In our cohort, all 4 cases with known immunohistochemistry for p16 status were p16-positive, and 2 cases with in-situ hybridization for high-risk human papillomavirus (HPV) RNA were HPV-positive. The sensitivity of p16-positive oropharyngeal cancers to chemoradiotherapy is well documented,25 but the prognostic value of p16 status for sinonasal cancers is less clear. Two relatively small series have reported improved oncologic outcomes associated with p16 positivity in SCCs. Treatment details were not reported in the series from Johns Hopkins Hospital, and in the series from Barcelona, patients were uniformly treated with surgery and radiotherapy.26,27
An RTOG analysis demonstrated that p16 positivity in non-oropharyngeal SCCs is associated with improved progression-free and overall survival after chemoradiotherapy, although the included trials excluded patients with sinonasal carcinomas.28
In this retrospective series, we show that non-operative management of anterior nasal cavity SCCs is feasible resulting in favorable outcomes with high-dose radiotherapy and concurrent chemoradiotherapy. There are several limitations to this study, including the small number of patients, the short follow up and its retrospective nature, which may have introduced selection bias. We also note that all 4 tumors tested for p16 with IHC were p16-positive, potentially resulting in a more treatment-sensitive cohort.
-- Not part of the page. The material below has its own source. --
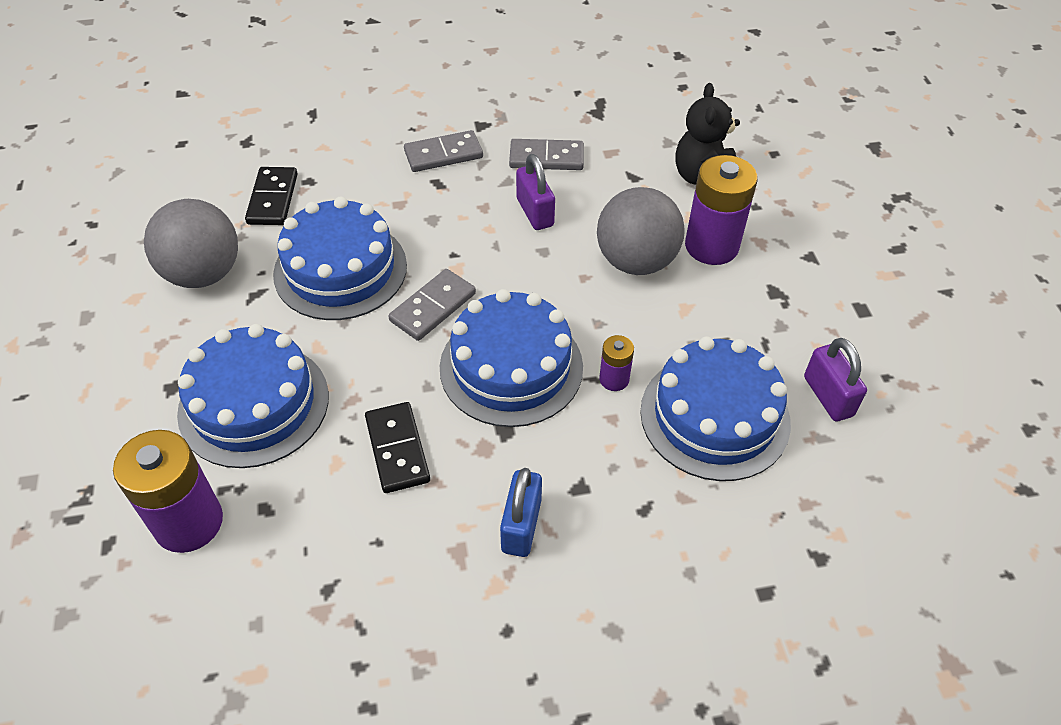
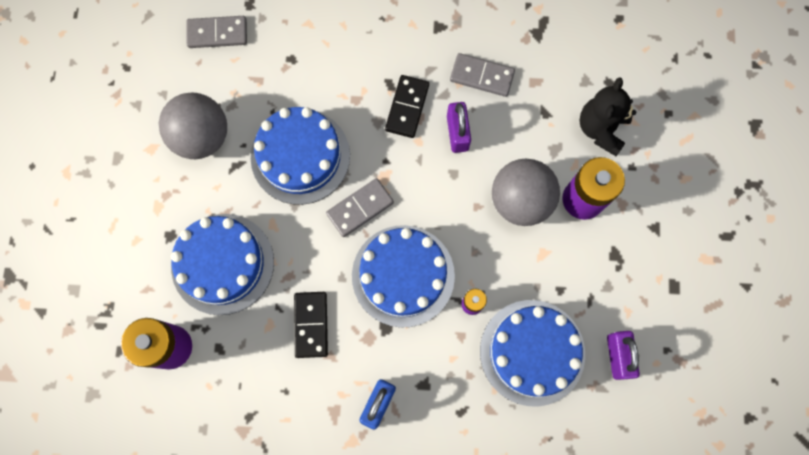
camera: 15 degrees right, 25 degrees up
black domino [245,167,298,225] -> black domino moved to [385,75,429,138]
grey domino [404,130,483,172] -> grey domino moved to [186,16,247,48]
In our current practice patients with anterior SCC of the nasal cavity are offered standard treatment, surgery, post-operative radiation and reconstruction either with prosthesis or free flap reconstruction. When a carefully selected patient refuses upfront surgery, we offer a non-surgical approach. A chemoradiation approach is not free from side effects and careful consideration should be taken in target delineation and selection of the concurrent chemotherapy regimen.
CONCLUSION
In patients with SCC of the anterior nasal cavity that refuse standard treatment an organ preservation approach with definitive chemoradiation is feasible.
Acknowledgment:
This research was funded in part through the NIH/NCI Cancer Center Support Grant P30 CA008748.